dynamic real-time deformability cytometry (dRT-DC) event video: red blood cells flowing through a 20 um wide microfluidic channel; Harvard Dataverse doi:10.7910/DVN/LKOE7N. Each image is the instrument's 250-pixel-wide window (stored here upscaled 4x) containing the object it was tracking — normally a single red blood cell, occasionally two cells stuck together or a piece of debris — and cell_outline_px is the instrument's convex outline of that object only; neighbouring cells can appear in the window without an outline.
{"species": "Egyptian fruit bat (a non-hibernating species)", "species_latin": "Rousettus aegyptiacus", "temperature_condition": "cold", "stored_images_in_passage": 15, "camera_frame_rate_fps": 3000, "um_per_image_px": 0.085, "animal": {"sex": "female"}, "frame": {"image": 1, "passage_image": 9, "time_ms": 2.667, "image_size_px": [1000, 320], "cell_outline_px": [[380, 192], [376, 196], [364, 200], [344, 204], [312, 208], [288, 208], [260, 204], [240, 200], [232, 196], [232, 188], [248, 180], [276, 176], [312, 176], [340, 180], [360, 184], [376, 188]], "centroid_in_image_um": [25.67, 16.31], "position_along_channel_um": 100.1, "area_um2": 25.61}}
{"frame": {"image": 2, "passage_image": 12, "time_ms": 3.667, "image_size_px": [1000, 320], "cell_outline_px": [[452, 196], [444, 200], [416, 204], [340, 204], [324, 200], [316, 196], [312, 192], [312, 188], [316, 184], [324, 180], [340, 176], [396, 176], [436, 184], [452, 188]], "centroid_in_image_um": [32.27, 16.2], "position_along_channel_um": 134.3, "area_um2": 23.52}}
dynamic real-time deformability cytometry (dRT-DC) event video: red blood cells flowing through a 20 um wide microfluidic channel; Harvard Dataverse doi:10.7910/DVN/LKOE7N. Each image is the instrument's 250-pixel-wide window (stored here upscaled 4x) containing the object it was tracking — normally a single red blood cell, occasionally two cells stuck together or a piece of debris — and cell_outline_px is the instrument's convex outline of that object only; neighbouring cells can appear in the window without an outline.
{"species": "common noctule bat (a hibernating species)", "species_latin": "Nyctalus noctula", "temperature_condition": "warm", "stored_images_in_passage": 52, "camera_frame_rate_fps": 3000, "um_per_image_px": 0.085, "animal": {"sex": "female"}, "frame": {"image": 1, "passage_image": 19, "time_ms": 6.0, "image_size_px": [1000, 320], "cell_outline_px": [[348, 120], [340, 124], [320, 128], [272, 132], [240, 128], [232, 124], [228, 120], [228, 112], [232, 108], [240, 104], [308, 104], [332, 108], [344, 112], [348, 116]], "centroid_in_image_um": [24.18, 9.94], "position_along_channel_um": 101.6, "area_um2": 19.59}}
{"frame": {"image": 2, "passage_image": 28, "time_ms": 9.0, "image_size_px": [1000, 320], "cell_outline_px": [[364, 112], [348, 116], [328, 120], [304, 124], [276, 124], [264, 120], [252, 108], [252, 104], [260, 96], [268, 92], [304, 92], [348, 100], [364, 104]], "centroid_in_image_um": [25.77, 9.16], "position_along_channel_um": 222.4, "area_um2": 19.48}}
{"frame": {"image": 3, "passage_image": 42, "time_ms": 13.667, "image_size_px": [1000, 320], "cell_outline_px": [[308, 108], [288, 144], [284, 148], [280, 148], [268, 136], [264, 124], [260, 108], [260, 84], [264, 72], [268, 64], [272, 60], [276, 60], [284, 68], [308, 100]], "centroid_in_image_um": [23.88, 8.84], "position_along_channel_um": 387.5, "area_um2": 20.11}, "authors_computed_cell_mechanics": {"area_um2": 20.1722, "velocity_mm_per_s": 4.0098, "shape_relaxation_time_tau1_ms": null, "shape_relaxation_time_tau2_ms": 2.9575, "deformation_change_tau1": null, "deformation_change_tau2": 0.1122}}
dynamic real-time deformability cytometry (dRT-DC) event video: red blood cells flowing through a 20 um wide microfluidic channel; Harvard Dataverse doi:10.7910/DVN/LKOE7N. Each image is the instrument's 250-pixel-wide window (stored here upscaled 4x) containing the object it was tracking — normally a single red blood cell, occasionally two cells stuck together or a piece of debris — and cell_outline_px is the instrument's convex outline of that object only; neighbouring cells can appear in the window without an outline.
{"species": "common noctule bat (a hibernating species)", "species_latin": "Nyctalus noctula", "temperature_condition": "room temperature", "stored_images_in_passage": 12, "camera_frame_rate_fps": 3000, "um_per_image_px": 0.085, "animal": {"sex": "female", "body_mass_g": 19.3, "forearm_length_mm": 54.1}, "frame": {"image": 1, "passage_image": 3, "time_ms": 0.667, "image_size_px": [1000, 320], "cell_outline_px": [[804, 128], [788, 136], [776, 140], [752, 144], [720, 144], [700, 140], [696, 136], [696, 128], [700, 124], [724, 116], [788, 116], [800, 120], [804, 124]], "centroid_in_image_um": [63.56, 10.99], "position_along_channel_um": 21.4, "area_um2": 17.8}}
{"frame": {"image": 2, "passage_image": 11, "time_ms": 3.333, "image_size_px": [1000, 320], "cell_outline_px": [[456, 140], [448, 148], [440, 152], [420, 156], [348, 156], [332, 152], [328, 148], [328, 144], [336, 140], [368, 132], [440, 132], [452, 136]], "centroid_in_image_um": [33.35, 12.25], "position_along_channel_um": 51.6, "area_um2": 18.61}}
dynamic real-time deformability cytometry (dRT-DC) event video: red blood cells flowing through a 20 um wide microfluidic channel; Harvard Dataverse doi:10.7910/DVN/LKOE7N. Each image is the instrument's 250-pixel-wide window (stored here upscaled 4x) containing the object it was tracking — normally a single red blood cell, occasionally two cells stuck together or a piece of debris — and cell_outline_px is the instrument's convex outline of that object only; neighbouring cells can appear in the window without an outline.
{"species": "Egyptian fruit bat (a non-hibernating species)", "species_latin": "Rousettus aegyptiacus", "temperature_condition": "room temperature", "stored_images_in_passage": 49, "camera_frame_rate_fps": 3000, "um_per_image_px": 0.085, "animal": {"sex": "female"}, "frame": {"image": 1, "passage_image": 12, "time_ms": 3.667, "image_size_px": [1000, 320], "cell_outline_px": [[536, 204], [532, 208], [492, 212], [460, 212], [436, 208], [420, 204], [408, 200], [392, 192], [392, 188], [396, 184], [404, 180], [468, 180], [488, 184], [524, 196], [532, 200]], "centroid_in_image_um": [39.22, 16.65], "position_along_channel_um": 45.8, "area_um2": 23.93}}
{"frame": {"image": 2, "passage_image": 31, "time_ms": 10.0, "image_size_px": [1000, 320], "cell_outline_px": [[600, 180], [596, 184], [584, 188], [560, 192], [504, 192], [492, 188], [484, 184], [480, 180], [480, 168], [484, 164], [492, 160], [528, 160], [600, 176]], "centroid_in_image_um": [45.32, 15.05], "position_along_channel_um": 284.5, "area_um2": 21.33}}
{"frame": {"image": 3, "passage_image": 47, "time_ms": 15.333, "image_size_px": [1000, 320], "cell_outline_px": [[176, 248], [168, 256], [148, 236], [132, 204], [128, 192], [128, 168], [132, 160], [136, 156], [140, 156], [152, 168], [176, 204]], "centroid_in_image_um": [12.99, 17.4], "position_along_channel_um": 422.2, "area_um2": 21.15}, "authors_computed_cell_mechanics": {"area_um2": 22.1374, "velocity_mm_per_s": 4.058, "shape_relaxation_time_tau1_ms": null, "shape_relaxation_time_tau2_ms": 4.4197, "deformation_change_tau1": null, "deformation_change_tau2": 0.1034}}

STATED PROBLEM ->
Write out every record, exactly as written.

THE REPLY ->
dynamic real-time deformability cytometry (dRT-DC) event video: red blood cells flowing through a 20 um wide microfluidic channel; Harvard Dataverse doi:10.7910/DVN/LKOE7N. Each image is the instrument's 250-pixel-wide window (stored here upscaled 4x) containing the object it was tracking — normally a single red blood cell, occasionally two cells stuck together or a piece of debris — and cell_outline_px is the instrument's convex outline of that object only; neighbouring cells can appear in the window without an outline.
{"species": "Egyptian fruit bat (a non-hibernating species)", "species_latin": "Rousettus aegyptiacus", "temperature_condition": "cold", "stored_images_in_passage": 15, "camera_frame_rate_fps": 3000, "um_per_image_px": 0.085, "animal": {"sex": "female"}, "frame": {"image": 1, "passage_image": 9, "time_ms": 2.667, "image_size_px": [1000, 320], "cell_outline_px": [[380, 192], [376, 196], [364, 200], [344, 204], [312, 208], [288, 208], [260, 204], [240, 200], [232, 196], [232, 188], [248, 180], [276, 176], [312, 176], [340, 180], [360, 184], [376, 188]], "centroid_in_image_um": [25.67, 16.31], "position_along_channel_um": 100.1, "area_um2": 25.61}}
{"frame": {"image": 2, "passage_image": 12, "time_ms": 3.667, "image_size_px": [1000, 320], "cell_outline_px": [[452, 196], [444, 200], [416, 204], [340, 204], [324, 200], [316, 196], [312, 192], [312, 188], [316, 184], [324, 180], [340, 176], [396, 176], [436, 184], [452, 188]], "centroid_in_image_um": [32.27, 16.2], "position_along_channel_um": 134.3, "area_um2": 23.52}}
dynamic real-time deformability cytometry (dRT-DC) event video: red blood cells flowing through a 20 um wide microfluidic channel; Harvard Dataverse doi:10.7910/DVN/LKOE7N. Each image is the instrument's 250-pixel-wide window (stored here upscaled 4x) containing the object it was tracking — normally a single red blood cell, occasionally two cells stuck together or a piece of debris — and cell_outline_px is the instrument's convex outline of that object only; neighbouring cells can appear in the window without an outline.
{"species": "common noctule bat (a hibernating species)", "species_latin": "Nyctalus noctula", "temperature_condition": "warm", "stored_images_in_passage": 52, "camera_frame_rate_fps": 3000, "um_per_image_px": 0.085, "animal": {"sex": "female"}, "frame": {"image": 1, "passage_image": 19, "time_ms": 6.0, "image_size_px": [1000, 320], "cell_outline_px": [[348, 120], [340, 124], [320, 128], [272, 132], [240, 128], [232, 124], [228, 120], [228, 112], [232, 108], [240, 104], [308, 104], [332, 108], [344, 112], [348, 116]], "centroid_in_image_um": [24.18, 9.94], "position_along_channel_um": 101.6, "area_um2": 19.59}}
{"frame": {"image": 2, "passage_image": 28, "time_ms": 9.0, "image_size_px": [1000, 320], "cell_outline_px": [[364, 112], [348, 116], [328, 120], [304, 124], [276, 124], [264, 120], [252, 108], [252, 104], [260, 96], [268, 92], [304, 92], [348, 100], [364, 104]], "centroid_in_image_um": [25.77, 9.16], "position_along_channel_um": 222.4, "area_um2": 19.48}}
{"frame": {"image": 3, "passage_image": 42, "time_ms": 13.667, "image_size_px": [1000, 320], "cell_outline_px": [[308, 108], [288, 144], [284, 148], [280, 148], [268, 136], [264, 124], [260, 108], [260, 84], [264, 72], [268, 64], [272, 60], [276, 60], [284, 68], [308, 100]], "centroid_in_image_um": [23.88, 8.84], "position_along_channel_um": 387.5, "area_um2": 20.11}, "authors_computed_cell_mechanics": {"area_um2": 20.1722, "velocity_mm_per_s": 4.0098, "shape_relaxation_time_tau1_ms": null, "shape_relaxation_time_tau2_ms": 2.9575, "deformation_change_tau1": null, "deformation_change_tau2": 0.1122}}
dynamic real-time deformability cytometry (dRT-DC) event video: red blood cells flowing through a 20 um wide microfluidic channel; Harvard Dataverse doi:10.7910/DVN/LKOE7N. Each image is the instrument's 250-pixel-wide window (stored here upscaled 4x) containing the object it was tracking — normally a single red blood cell, occasionally two cells stuck together or a piece of debris — and cell_outline_px is the instrument's convex outline of that object only; neighbouring cells can appear in the window without an outline.
{"species": "common noctule bat (a hibernating species)", "species_latin": "Nyctalus noctula", "temperature_condition": "room temperature", "stored_images_in_passage": 12, "camera_frame_rate_fps": 3000, "um_per_image_px": 0.085, "animal": {"sex": "female", "body_mass_g": 19.3, "forearm_length_mm": 54.1}, "frame": {"image": 1, "passage_image": 3, "time_ms": 0.667, "image_size_px": [1000, 320], "cell_outline_px": [[804, 128], [788, 136], [776, 140], [752, 144], [720, 144], [700, 140], [696, 136], [696, 128], [700, 124], [724, 116], [788, 116], [800, 120], [804, 124]], "centroid_in_image_um": [63.56, 10.99], "position_along_channel_um": 21.4, "area_um2": 17.8}}
{"frame": {"image": 2, "passage_image": 11, "time_ms": 3.333, "image_size_px": [1000, 320], "cell_outline_px": [[456, 140], [448, 148], [440, 152], [420, 156], [348, 156], [332, 152], [328, 148], [328, 144], [336, 140], [368, 132], [440, 132], [452, 136]], "centroid_in_image_um": [33.35, 12.25], "position_along_channel_um": 51.6, "area_um2": 18.61}}
dynamic real-time deformability cytometry (dRT-DC) event video: red blood cells flowing through a 20 um wide microfluidic channel; Harvard Dataverse doi:10.7910/DVN/LKOE7N. Each image is the instrument's 250-pixel-wide window (stored here upscaled 4x) containing the object it was tracking — normally a single red blood cell, occasionally two cells stuck together or a piece of debris — and cell_outline_px is the instrument's convex outline of that object only; neighbouring cells can appear in the window without an outline.
{"species": "Egyptian fruit bat (a non-hibernating species)", "species_latin": "Rousettus aegyptiacus", "temperature_condition": "room temperature", "stored_images_in_passage": 49, "camera_frame_rate_fps": 3000, "um_per_image_px": 0.085, "animal": {"sex": "female"}, "frame": {"image": 1, "passage_image": 12, "time_ms": 3.667, "image_size_px": [1000, 320], "cell_outline_px": [[536, 204], [532, 208], [492, 212], [460, 212], [436, 208], [420, 204], [408, 200], [392, 192], [392, 188], [396, 184], [404, 180], [468, 180], [488, 184], [524, 196], [532, 200]], "centroid_in_image_um": [39.22, 16.65], "position_along_channel_um": 45.8, "area_um2": 23.93}}
{"frame": {"image": 2, "passage_image": 31, "time_ms": 10.0, "image_size_px": [1000, 320], "cell_outline_px": [[600, 180], [596, 184], [584, 188], [560, 192], [504, 192], [492, 188], [484, 184], [480, 180], [480, 168], [484, 164], [492, 160], [528, 160], [600, 176]], "centroid_in_image_um": [45.32, 15.05], "position_along_channel_um": 284.5, "area_um2": 21.33}}
{"frame": {"image": 3, "passage_image": 47, "time_ms": 15.333, "image_size_px": [1000, 320], "cell_outline_px": [[176, 248], [168, 256], [148, 236], [132, 204], [128, 192], [128, 168], [132, 160], [136, 156], [140, 156], [152, 168], [176, 204]], "centroid_in_image_um": [12.99, 17.4], "position_along_channel_um": 422.2, "area_um2": 21.15}, "authors_computed_cell_mechanics": {"area_um2": 22.1374, "velocity_mm_per_s": 4.058, "shape_relaxation_time_tau1_ms": null, "shape_relaxation_time_tau2_ms": 4.4197, "deformation_change_tau1": null, "deformation_change_tau2": 0.1034}}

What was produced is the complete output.